第5話:帰ってきたおじさん
朝、小夜は目を覚ました瞬間、胸がざわついた。
(……なんだろう、この違和感)
時計を見ると、もう登校ぎりぎりの時間。
慌てて制服に着替え、キッチンに駆け込むと、母が朝食の片付けをしていた。
「お母さん、おじさん見なかった?」
「ああ、尾路さん? 朝早くに出ていったわよ。テーブルにお礼ってお金置いて」
「……え?」
あまりにあっさりした答えに、小夜は思わず固まった。
(え……何それ、そんな簡単に消える!?)
祖父の和室を覗くと、布団はきれいに畳まれ、荷物もない。
玄関にも靴がない。
(やっぱりいない……)
学校では一日中ぼんやりしていた。
授業中はノートを取る手も止まり、友達に「小夜、顔色悪いよ?」と心配されても、「う、うん……なんでもない」と笑うしかない。
(昨日まで一緒に唐揚げ食べて、普通にしゃべってたのに……
もしかして……なんか気になること言っちゃったかな……)
帰り道、空を見上げると夕焼けが広がっていた。
家の前まで戻ってきても、心のもやもやは晴れなかった。
(はぁ……)
「……ただいま」
靴を脱いで、なんとなく重い足取りでリビングの扉を開ける。
その瞬間、小夜の頭が真っ白になった。
そこには、ドラマの中から出てきたようなスーツ姿の細マッチョのイケメンが座っていた。
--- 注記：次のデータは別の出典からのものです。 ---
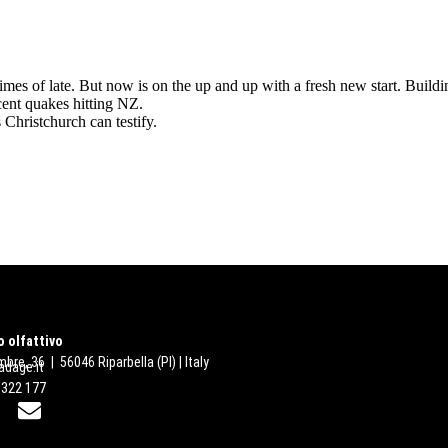
 of late. But now is on the up and up with a fresh new start. Building
cent quakes hitting NZ.
 Christchurch can testify.
 olfattivo
bre, 36 | 56046 Riparbella (PI) | Italy
dage.it
 322 177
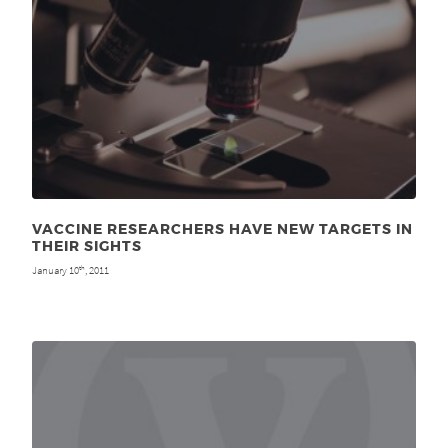
VACCINE RESEARCHERS HAVE NEW TARGETS IN
THEIR SIGHTS
January 10
, 2011
th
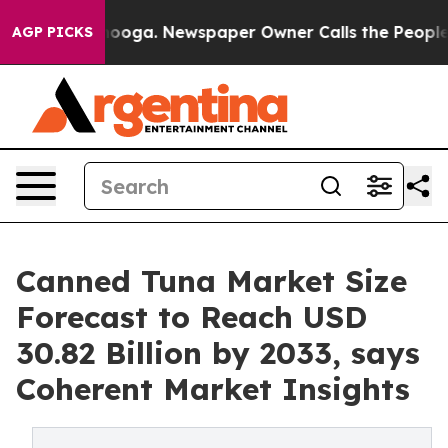
attanooga. Newspaper Owner Calls the People Abruptl
AGP PICKS
Canned Tuna Market Size
Forecast to Reach USD
30.82 Billion by 2033, says
Coherent Market Insights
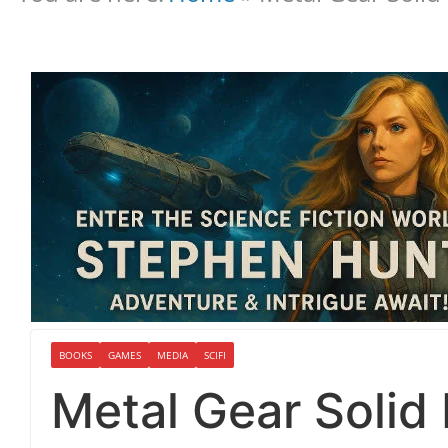
BOOKS
GAMES
MEDIA
SCIFI
Metal Gear Soli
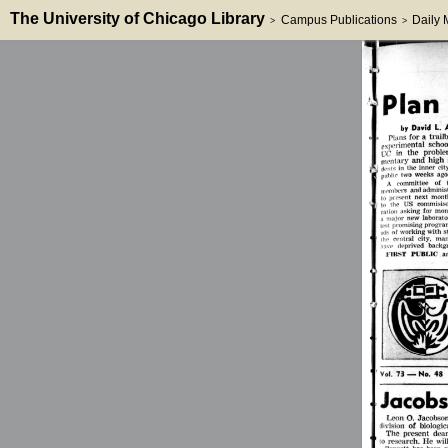
The University of Chicago Library
Campus Publications
Daily
>
>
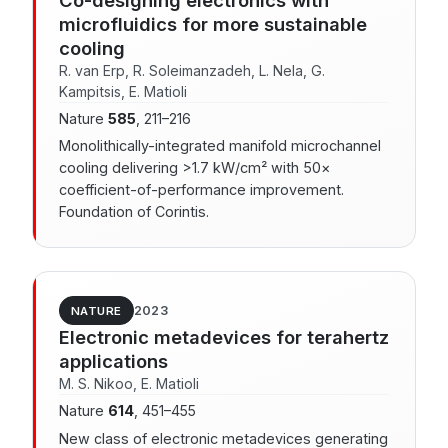
microfluidics for more sustainable
cooling
R. van Erp, R. Soleimanzadeh, L. Nela, G.
Kampitsis, E. Matioli
Nature
585
, 211–216
Monolithically-integrated manifold microchannel
cooling delivering >1.7 kW/cm² with 50×
coefficient-of-performance improvement.
Foundation of Corintis.
2023
NATURE
Electronic metadevices for terahertz
applications
M. S. Nikoo, E. Matioli
Nature
614
, 451–455
New class of electronic metadevices generating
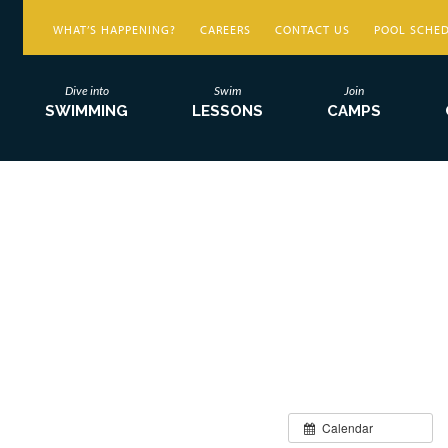
WHAT’S HAPPENING?
CAREERS
CONTACT US
POOL SCHE
Dive into
Swim
Join
SWIMMING
LESSONS
CAMPS
Calendar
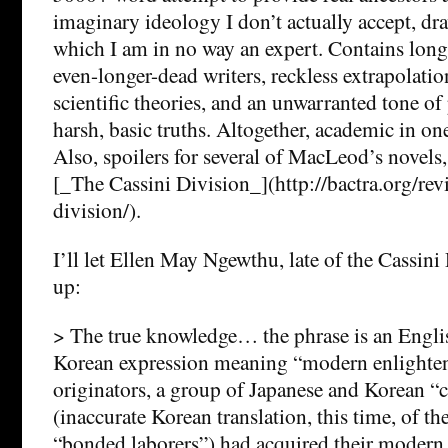
imaginary ideology I don’t actually accept, dra
which I am in no way an expert. Contains lon
even-longer-dead writers, reckless extrapolati
scientific theories, and an unwarranted tone of
harsh, basic truths. Altogether, academic in one
Also, spoilers for several of MacLeod’s novels,
[_The Cassini Division_](http://bactra.org/rev
division/).
I’ll let Ellen May Ngewthu, late of the Cassini
up:
> The true knowledge… the phrase is an Englis
Korean expression meaning “modern enlighten
originators, a group of Japanese and Korean “
(inaccurate Korean translation, this time, of t
“bonded laborers”) had acquired their moder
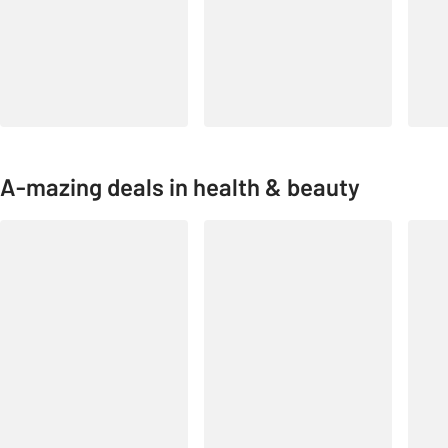
A-mazing deals in health & beauty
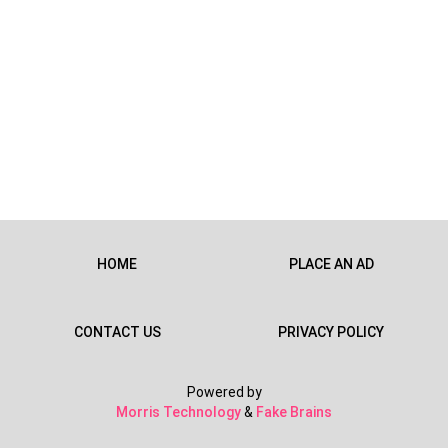
HOME
PLACE AN AD
CONTACT US
PRIVACY POLICY
Powered by
Morris Technology
&
Fake Brains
きれいな顔立ち、爽やかな短髪、広い肩幅、引き締まった胸板。
まるで雑誌の表紙から抜け出してきたような男。
「おかえり、小夜ちゃん」
「……だ、誰?」
混乱する小夜の横から、母がすぐに飛び込んできた。
「何言ってるの、小夜! 尾路さんよ!!」
「いやいやいやいや!?!?!?」
小夜は慌てておじさんの袖を引っ張り、母に聞こえないよう小声で詰め寄る
「……ど、どうなってるんですか!? 尾路さん!!」
「ん? 魔法で時間の流れいじって、筋トレしてきたんだよ」
「……は?」
「向こうの時間で三ヶ月分くらい鍛えたから結構引きしまったでしょ?」
「いや、簡単に言わないでくださいよ!!」
そんな小夜の混乱をよそに、母は頬を赤らめ、キラキラした目で尾路さんを見つめていた。
「あ、あのっ、尾路さんっ、今夜も、よかったらご飯どうですかっ?」
「い、いえ……そんな昨日までお世話になったばかりで、これ以上ご迷惑を——」
「もうっ!そんなの気にしなくていいんです! お肉ありますし、ステーキ焼けますよ!?ね、小夜!」
「いや昨日までそんなの出たことないのに!?!?」
小夜は頭を抱えた。
(な、なんでこんなことになってるの……!)
昨日までのお腹ぽよぽよおじさんはどこに行ったのか。
魔法で筋トレして細マッチョ化なんて意味がわからない。
そのうえ母が、完全にテンションおかしくなってる。
「ステーキ、何グラムくらいがいいかしら……やっぱり男性だと300グラムくらい……?」
「いやいや、なんでお母さんノリノリなの!!」
結局おじさんは断りきれなくてステーキを食べることになった。